New sexual harassment policy at Illinois Capitol ‘puts fox in charge of henhouse’

Illinois Capitol
Illinois’ lawmakers have gone home for the holidays, confident they’ve done what’s needed to make a victim of sexual harassment by a legislator feel they could come forward with a complaint. (WJBC file photo)

By Cole Lauterbach/Illinois Radio Network

SPRINGFIELD – Lawmakers passed bills, took classes and made endorsed statements saying the culture of sexual harassment in Springfield was on its way to finally being addressed. But others say it wasn’t near enough to persuade victims to come forward.

A week after laws were fast-tracked by House Speaker Michael Madigan to ensure they would address the problem of harassment in the state Capitol, Denise Rotheimer, who in October alleged months of inappropriate behavior by state Sen. Ira Silverstein, D-Chicago, called the changes wholly inadequate.

“I don’t feel like, even now with these changes, that I have been protected against retaliation,” Rotheimer said. “My career has already taken a further hit because I have been further victimized.”

Since Rotheimer made her claims against Silverstein in October, she’s been the target of comments defending Silverstein. Op-Eds have inferred that she was complicit. A female colleague of Silverstein’s publicly stated that she didn’t see the harassment in the situation. Rotheimer told Legislative Inspector General Julie Porter that she would waive her confidentiality rights so that the media could better follow her journey through the process. She hopes this will encourage others to come forward.
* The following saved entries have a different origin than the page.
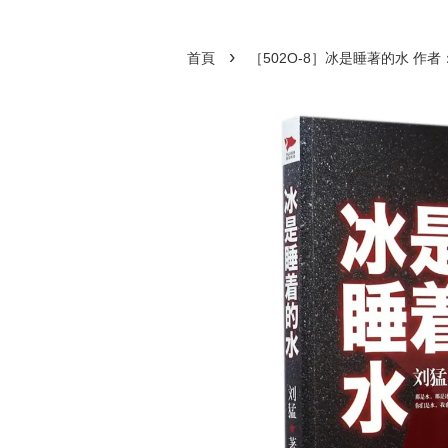
›
首頁
［502O-8］冰是睡著的水 作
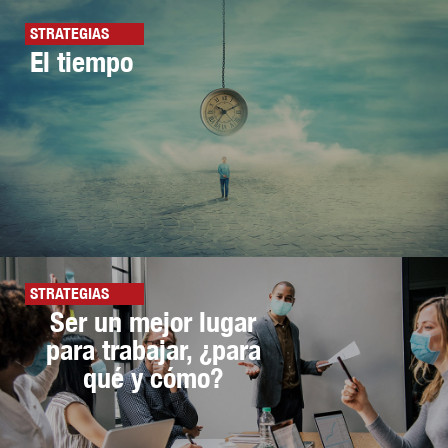
STRATEGIAS
El tiempo
STRATEGIAS
Ser un mejor lugar
para trabajar, ¿para
qué y cómo?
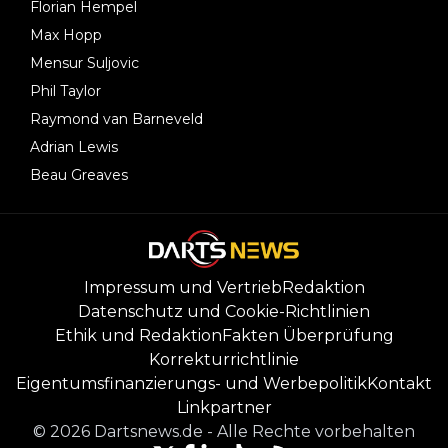
Florian Hempel
Max Hopp
Mensur Suljovic
Phil Taylor
Raymond van Barneveld
Adrian Lewis
Beau Greaves
Impressum und Vertrieb
Redaktion
Datenschutz und Cookie-Richtlinien
Ethik und Redaktion
Fakten Überprüfung
Korrekturrichtlinie
Eigentumsfinanzierungs- und Werbepolitik
Kontakt
Linkpartner
©
2026
Dartsnews.de
-
Alle Rechte vorbehalten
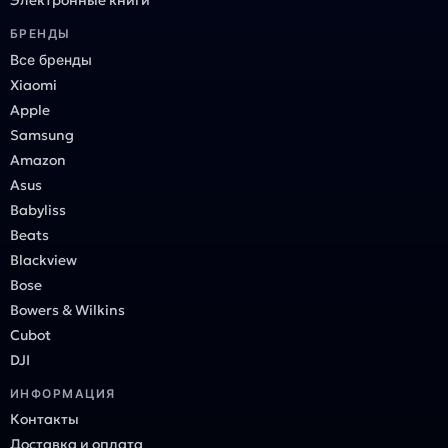
Электронные книги
БРЕНДЫ
Все бренды
Xiaomi
Apple
Samsung
Amazon
Asus
Babyliss
Beats
Blackview
Bose
Bowers & Wilkins
Cubot
DJI
ИНФОРМАЦИЯ
Контакты
Доставка и оплата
Madigan’s bill officially outlawed sexual harassment in the General Assembly. Until the bill was passed, the state’s laws never expressly forbade it. Madigan’s legislation also required training classes for lawmakers and other state departments and created a hotline for people to call with their claims.

Employment lawyer Paula Brantner, senior adviser with the nonprofit Workplace Fairness, wouldn’t suggest a victim of harassment use the process lawmakers put in place to report misconduct, even in light of Madigan’s new law.

“This is not a process that I would recommend going through unless they had no other choice,” Brantner said. “I don’t think anyone could look at this system and feel like this was a system that would protect them if they made a complaint.”

Both Brantner and Rotheimer point to the involvement of the Legislative Ethics Commission, a committee of four Republican and four Democrat lawmakers, as the biggest reason for skepticism of the General Assembly’s changes.

The commission has the final say on whether a complaint investigated by the inspector general should be made public. A four-four split on party lines means the complaint never sees the light of day.

“It puts the fox in charge of the henhouse,” Brantner said. “What incentive would any legislator have for these complaints to move forward when they could be on the chopping block next?”

The Legislative Ethics Commission, Rotheimer said, is the reason she told newly appointed Legislative Inspector General Julie Porter Monday that she has zero confidence in the prospect that her complaint will see justice.

“The same people who swept my complaint under the rug are going to be the very people who get to determine the outcome,” she said.

Since the Legislative Inspector position was created in 2004, the Ethics Commission has allowed only four claims to be made public. Neither Porter nor Commission Chairman Sen. Terry Link, D-Waukegan, would respond to requests for comment.

When Rotheimer made her allegations against Silverstein public, it became clear that Senate President John Cullerton, D-Chicago, knew about the claims in 2016, but he sent them to the commission and sought no further action. Brantner said if that happened with a leader of a Fortune 500 organization, he could be forced to step down after a likely high-profile legal settlement for being in charge of an organization with a system in place that explicitly protects the harasser.

“People who weren’t the harasser but were responsible for dealing with it and haven’t are being scrutinized very closely,” she said. “I think the person responsible for that would have to face some tough questions, if not told to move on completely.”